5. Ik snap dat sommige christelijke leiders zich wat ongemakkelijk voelen bij de electorale successen van ‘extreemrechts’. Maar anders dan deze tendens te bezweren door gemakzuchtige verwijzingen naar een duister verleden, verdient het aanbeveling eens goed in de spiegel te kijken. Welk effect heeft ‘christelijke’ politiek van multiculturalisme gehad op de sociale cohesie en onderlinge solidariteit in onze samenleving? Is de stem van hen die gebukt gaan onder discriminatie en geweld in sommige volkswijken in ons land niet al te lang genegeerd? Wat maakte dat zoveel mensen die voorheen PvdA en CDA stemden de kant van Pim Fortuyn kozen? Zijn dood betekende niet het einde van die trend. Is dat alleen het gevolg van ordinaire volksmennerij, of gaat er een culturele en sociale problematiek achter schuil die te lang is miskend door de gevestigde politiek? Ik ben ‘extreemrechts genoeg om overtuigd te zijn van het laatste.

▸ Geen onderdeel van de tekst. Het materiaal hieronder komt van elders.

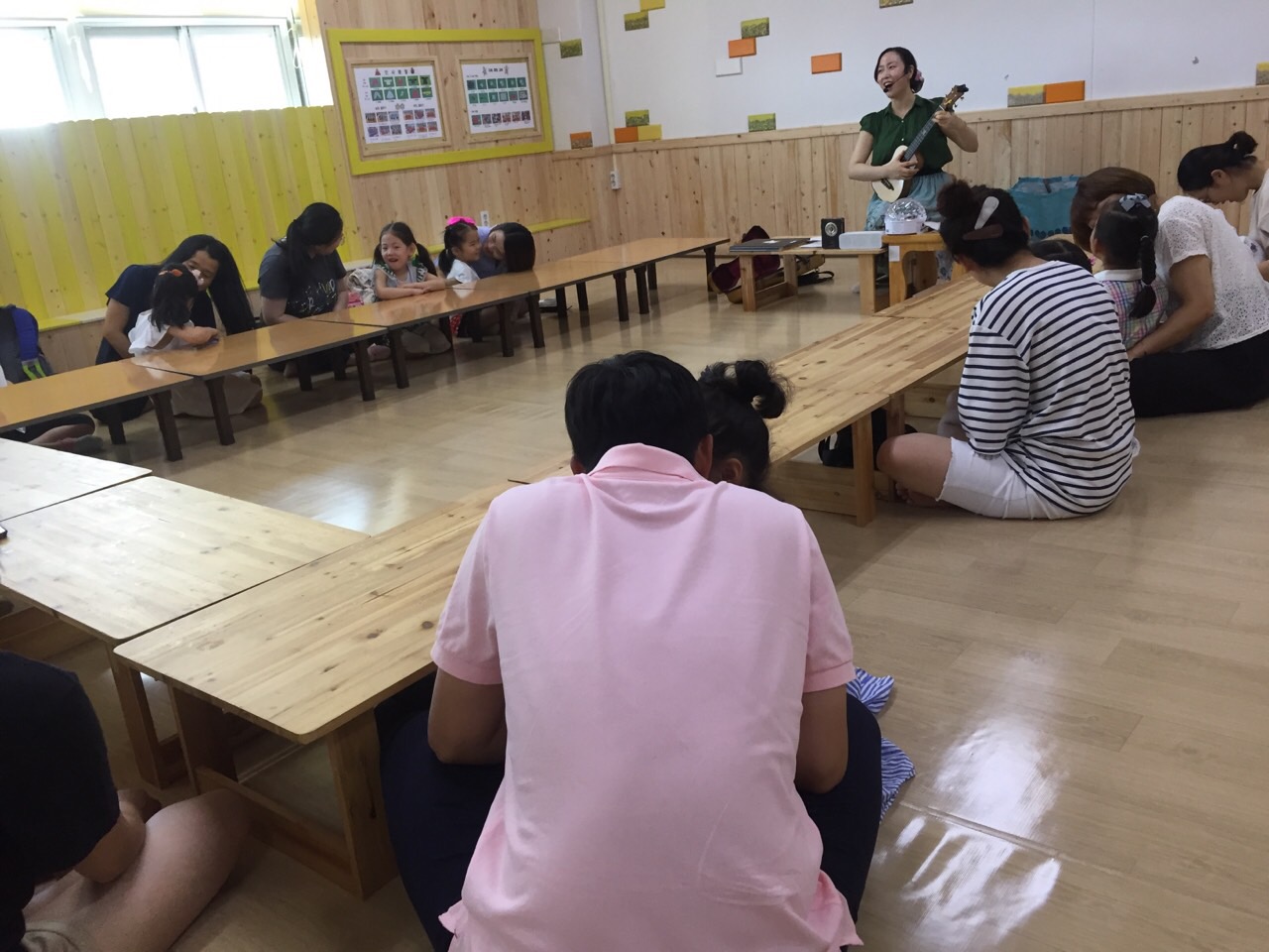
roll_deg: +4.1
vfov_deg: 48.2
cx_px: 634
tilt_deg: -17.0
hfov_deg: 61.7
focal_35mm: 29
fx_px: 1063
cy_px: 476
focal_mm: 4.15
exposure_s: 1/30
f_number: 2.2
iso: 50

6. Met Micha ben ik van mening dat de profetische stem niet mag verstommen uit angst voor polarisatie, maar ik betwijfel of men werkelijk profetisch kan zijn wanneer de politiek die daarmee wordt gepropageerd maatschappelijk onrecht negeert, zo niet bevordert. Laten we beginnen met te erkennen dat er culturen bestaan die van geen gelijkwaardigheid willen weten. En dat die culturen tegenwoordig iets talrijker vertegenwoordigd zijn in ons land dan de afgelopen twee eeuwen het geval was. Alweer, de gevolgen daarvan voor de sociale cohesie en de onderlinge solidariteit zij per saldo negatief uitgevallen, zeker voor de meest kwetsbare groepen in onze samenleving. Alleen wanneer we dat als christenen erkennen, kan profetisch spreken geloofwaardig worden.
7. Laten we daarom stoppen met onnodig polariseren en als christenen samen strijden voor het behoud van de essentiële waarden die onze beschaving kenmerken. Ik twijfel niet aan de goede bedoelingen die achter de Micha-verklaring schuilgaan, maar die alleen zijn niet genoeg om de complexe vraagstukken waarvoor wij als samenleving gesteld zijn op te lossen. Daarvoor is het ook nodig oog te hebben voor de negatieve effecten die ook een politiek die met de beste intenties gepropageerd wordt altijd heeft. Laten we elkaar daaraan steeds weer opnieuw blijven herinneren. Als zodanig vormt ook ‘extreemrechts’ een noodzakelijke tegenstem in het koor van een kerk die soms dermate overtuigd lijkt van haar goede bedoelingen dat ze dreigt te vervallen in morele zelfgenoegzaamheid en eigengerechtigheid. Ik ben ervan overtuigd dat ook degenen die de Micha-verklaring ondertekenden met mij van mening zijn dat we dat niet moeten willen.
Hans van de Breevaart is historicus en godsdienstwetenschapper. Hij is belijdend lid van de Protestantse Kerk in Nederland. Daarnaast is hij verbonden aan het Renaissance Instituut, de denktank van Forum voor Democratie.